> **Exercise**
Lines in the data below that contain the word "down" are to be copied.

> **Exercise data**
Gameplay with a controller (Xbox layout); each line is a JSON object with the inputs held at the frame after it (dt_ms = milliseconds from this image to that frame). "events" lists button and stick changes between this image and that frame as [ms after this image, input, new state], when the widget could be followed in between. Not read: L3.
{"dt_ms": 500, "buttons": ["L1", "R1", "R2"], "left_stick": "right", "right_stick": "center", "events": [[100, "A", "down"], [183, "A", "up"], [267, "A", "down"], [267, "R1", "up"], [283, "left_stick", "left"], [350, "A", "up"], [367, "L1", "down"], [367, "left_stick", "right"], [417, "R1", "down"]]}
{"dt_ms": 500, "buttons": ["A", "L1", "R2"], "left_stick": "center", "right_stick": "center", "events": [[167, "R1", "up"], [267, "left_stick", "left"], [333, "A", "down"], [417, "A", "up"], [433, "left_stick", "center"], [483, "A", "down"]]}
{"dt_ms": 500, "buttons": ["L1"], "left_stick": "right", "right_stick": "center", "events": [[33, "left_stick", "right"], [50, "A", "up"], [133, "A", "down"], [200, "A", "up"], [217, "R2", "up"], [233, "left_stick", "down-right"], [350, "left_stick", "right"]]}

> **Solution**
{"dt_ms": 500, "buttons": ["L1", "R1", "R2"], "left_stick": "right", "right_stick": "center", "events": [[100, "A", "down"], [183, "A", "up"], [267, "A", "down"], [267, "R1", "up"], [283, "left_stick", "left"], [350, "A", "up"], [367, "L1", "down"], [367, "left_stick", "right"], [417, "R1", "down"]]}
{"dt_ms": 500, "buttons": ["A", "L1", "R2"], "left_stick": "center", "right_stick": "center", "events": [[167, "R1", "up"], [267, "left_stick", "left"], [333, "A", "down"], [417, "A", "up"], [433, "left_stick", "center"], [483, "A", "down"]]}
{"dt_ms": 500, "buttons": ["L1"], "left_stick": "right", "right_stick": "center", "events": [[33, "left_stick", "right"], [50, "A", "up"], [133, "A", "down"], [200, "A", "up"], [217, "R2", "up"], [233, "left_stick", "down-right"], [350, "left_stick", "right"]]}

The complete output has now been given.